Dr. Tekal
Privat
Merke! Nicht nur die trüben Tage trüben die Tassen.
Normalerweise würde ich zu dieser Jahreszeit eine ulkige Kolumne über Herbstdepression, Schnupfen oder den bereits im Oktober startenden Weihnachts-Schlussverkauf verfassen. Doch dieses Jahr ist irgendwie alles anders: Die Depression wurde bereits während des Lockdowns durchlebt und zweimal im Jahr darf man, den Regeln des Arbeitsmarktes folgend, dieselbe Krankheit nicht haben. Der gemeine Schnupfen wird als Corona-Verdachtsfall gehandelt, sodass die meisten tunlichst vermeiden, ihre rinnende Nase der Öffentlichkeit zu präsentieren, um nicht zum Cluster erklärt zu werden. Und von Weihnachtsstimmung im Handel ist kaum etwas zu spüren, da der Handel selbst in eine schwere Herbstdepression verfallen ist.

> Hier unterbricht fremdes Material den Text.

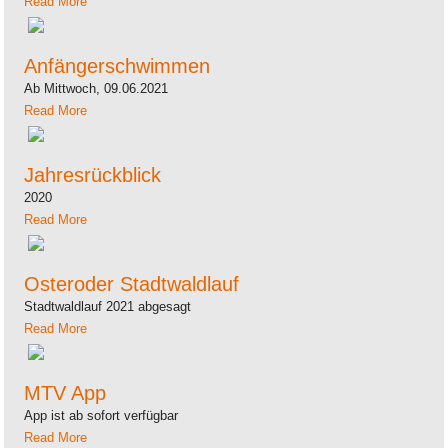
Read More
Anfängerschwimmen
Ab Mittwoch, 09.06.2021
Read More
Jahresrückblick
2020
Read More
Osteroder Stadtwaldlauf
Stadtwaldlauf 2021 abgesagt
Read More
MTV App
App ist ab sofort verfügbar
Read More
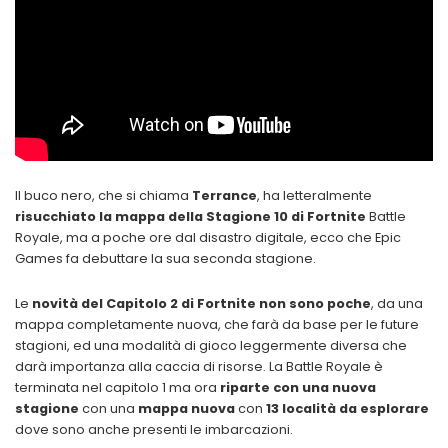
Il buco nero, che si chiama
Terrance
, ha letteralmente
risucchiato la mappa della Stagione 10 di Fortnite
Battle
Royale, ma a poche ore dal disastro digitale, ecco che Epic
Games fa debuttare la sua seconda stagione.
Le
novità del Capitolo 2 di Fortnite non sono poche
, da una
mappa completamente nuova, che farà da base per le future
stagioni, ed una modalità di gioco leggermente diversa che
darà importanza alla caccia di risorse. La Battle Royale è
terminata nel capitolo 1 ma ora
riparte con una nuova
stagione
con una
mappa nuova
con
13 località da esplorare
dove sono anche presenti le imbarcazioni.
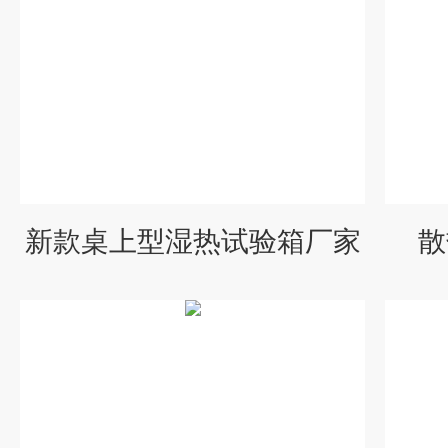
新款桌上型湿热试验箱厂家
散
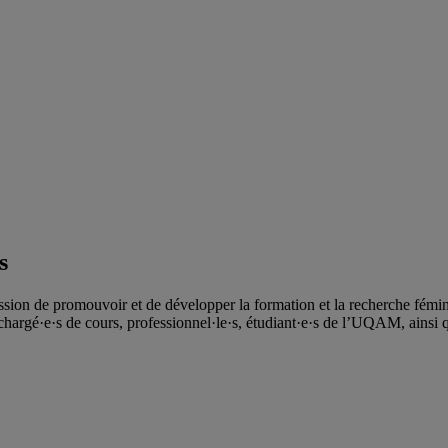
s
ssion de promouvoir et de développer la formation et la recherche féminis
hargé·e·s de cours, professionnel·le·s, étudiant·e·s de l’UQAM, ainsi 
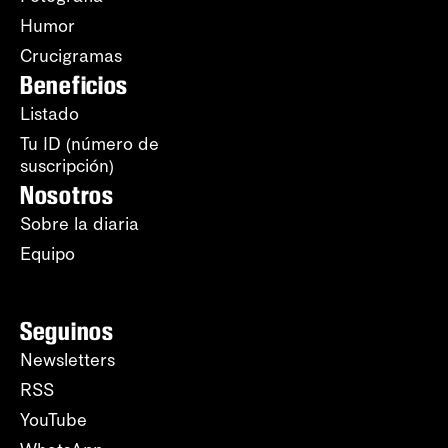
Humor
Crucigramas
Beneficios
Listado
Tu ID (número de
suscripción)
Nosotros
Sobre la diaria
Equipo
Seguinos
Newsletters
RSS
YouTube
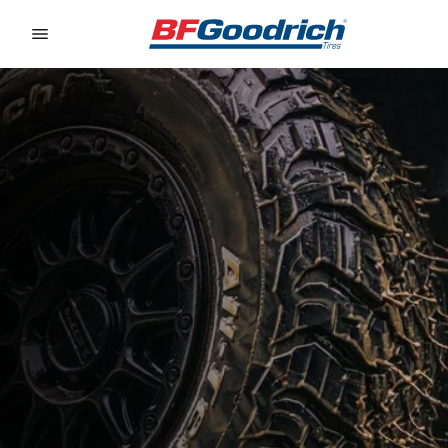
Go to page content
Go to page navigation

Die Bemühungen, Normalität zu vermitteln, scheitern. Selbst wenn die Sicherheitsauflagen erfüllt sind, will keine rechte Freude aufkommen. Es ist nur der halbe Spaß, im Fußballstadion den Fan der gegnerischen Mannschaft nur aus der Ferne anspucken zu dürfen. Ein reguliertes Punkkonzert ist ein Widerspruch in sich und der Lamourhatscher auf der schummrigen Party macht auch wenig Spaß, wenn man ihn alleine tanzt. Menschen brauchen die Geborgenheit des Rudels, um sich darüber aufregen zu können, wie eng es ist.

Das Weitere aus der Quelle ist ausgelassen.